▸ **Excerpt**:
· · · · · · ·

NASA has found circumstantial evidence of liquid water flowing on the surface of Mars, at its southern mid-latitudes during the planet's warmer months. Images from the agency's Mars Reconnaissance Orbiter show dark features appearing and extending down steep slopes during the planet's late spring and summer, fading in winter and returning the following spring. The likeliest explanation is that briny water is periodically flowing from under the planet's crust and evaporating in the thin atmosphere. The findings appear in the Aug. 4 edition of the journal Science.

Chinese space launcher builder CALT has made 170 modifications to the Long March 2F rocket that will loft the Tiangong 1 docking target, says national space conglomerate CASC. The modifications are not specified but when Aviation Week last year saw the launcher under construction in Beijing, officials said its structure had been altered. CASC now says that five unstated technologies are being tried on the rocket for the first time.

· · · · · · ·

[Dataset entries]

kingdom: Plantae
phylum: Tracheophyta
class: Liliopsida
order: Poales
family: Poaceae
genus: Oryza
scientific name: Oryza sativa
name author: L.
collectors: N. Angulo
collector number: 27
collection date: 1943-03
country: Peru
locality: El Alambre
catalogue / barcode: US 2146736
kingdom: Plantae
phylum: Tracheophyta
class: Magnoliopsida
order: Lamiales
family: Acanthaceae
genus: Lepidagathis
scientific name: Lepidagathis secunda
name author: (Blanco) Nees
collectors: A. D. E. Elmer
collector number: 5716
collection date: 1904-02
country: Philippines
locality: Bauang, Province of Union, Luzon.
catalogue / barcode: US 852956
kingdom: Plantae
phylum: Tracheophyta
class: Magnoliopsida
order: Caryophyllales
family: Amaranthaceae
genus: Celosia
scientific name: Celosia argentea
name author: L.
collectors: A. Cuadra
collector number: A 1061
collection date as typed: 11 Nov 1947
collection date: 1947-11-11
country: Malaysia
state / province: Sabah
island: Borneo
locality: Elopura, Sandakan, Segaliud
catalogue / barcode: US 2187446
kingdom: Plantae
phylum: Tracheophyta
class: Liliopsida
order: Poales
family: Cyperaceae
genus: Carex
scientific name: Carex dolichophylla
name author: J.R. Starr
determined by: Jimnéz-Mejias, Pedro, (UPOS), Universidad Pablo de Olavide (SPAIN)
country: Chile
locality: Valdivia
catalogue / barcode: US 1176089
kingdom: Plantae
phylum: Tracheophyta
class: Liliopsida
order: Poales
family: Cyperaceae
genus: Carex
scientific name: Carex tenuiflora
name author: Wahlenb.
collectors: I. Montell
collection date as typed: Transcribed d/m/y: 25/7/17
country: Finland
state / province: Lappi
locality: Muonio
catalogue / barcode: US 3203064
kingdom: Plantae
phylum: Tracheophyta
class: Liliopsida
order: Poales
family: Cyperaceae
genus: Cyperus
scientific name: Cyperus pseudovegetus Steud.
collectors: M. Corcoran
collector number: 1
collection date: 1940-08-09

· · · · · · ·

▸ **Set tasks**:
[1] Retype, character for character, the lines of the dataset entries starting at the line containing "genus: Celosia" and ending at the line containing "locality: Muonio", with both of those lines included.
[2] Extend the space news excerpt with new text that picks up after its final sentence.
The space news excerpt and the dataset entries are unrelated pieces of material.

▸ **Replies**:
[1]
genus: Celosia
scientific name: Celosia argentea
name author: L.
collectors: A. Cuadra
collector number: A 1061
collection date as typed: 11 Nov 1947
collection date: 1947-11-11
country: Malaysia
state / province: Sabah
island: Borneo
locality: Elopura, Sandakan, Segaliud
catalogue / barcode: US 2187446
kingdom: Plantae
phylum: Tracheophyta
class: Liliopsida
order: Poales
family: Cyperaceae
genus: Carex
scientific name: Carex dolichophylla
name author: J.R. Starr
determined by: Jimnéz-Mejias, Pedro, (UPOS), Universidad Pablo de Olavide (SPAIN)
country: Chile
locality: Valdivia
catalogue / barcode: US 1176089
kingdom: Plantae
phylum: Tracheophyta
class: Liliopsida
order: Poales
family: Cyperaceae
genus: Carex
scientific name: Carex tenuiflora
name author: Wahlenb.
collectors: I. Montell
collection date as typed: Transcribed d/m/y: 25/7/17
country: Finland
state / province: Lappi
locality: Muonio

[2]
EADS is augmenting its Astrium space activities through the acquisition of Vizada, a provider of mobile satellite services. The $960 million deal with private equity firm Apax France is only the latest in a series of purchases that EADS has made in recent months to grow the share of its services business and become less focused on Airbus aircraft sales. The deals are made possible by EADS's huge cash pile, which topped €11 billion at mid-year.

Boeing's Crew Space Transportation vehicle, the CST-100, will climb to orbit aboard the United Launch Alliance Atlas V rocket through a series of unpiloted and piloted test flights planned for 2015-16, officials from the two companies announced Aug. 4.

Loral Space & Communications says it is focusing on a potential spin-off of its satellite manufacturer, Space Systems/Loral. Earlier this year, the company said it was exploring “strategic alternatives” involving both SS/L and Telesat, the Ottawa-based fixed-satellite services operator in which it is a principal shareholder along with Canada's Public Sector Pension Investment Board.

The U.S. Air Force is considering plans to build a dual-role, large-scale demonstrator to prove technology for the Reusable Booster System (RBS) space launcher as well as providing a “flying wind tunnel” for hypersonic engines. The RBS is intended as a military space launcher replacement for the Evolved Expendable Launch Vehicle family beyond 2025 and will use a reusable first-stage booster designed to return to a runway landing at the launch site. A sub-scale demonstrator—Pathfinder—is planned to test trickier rocket-powered return maneuvers in 2013.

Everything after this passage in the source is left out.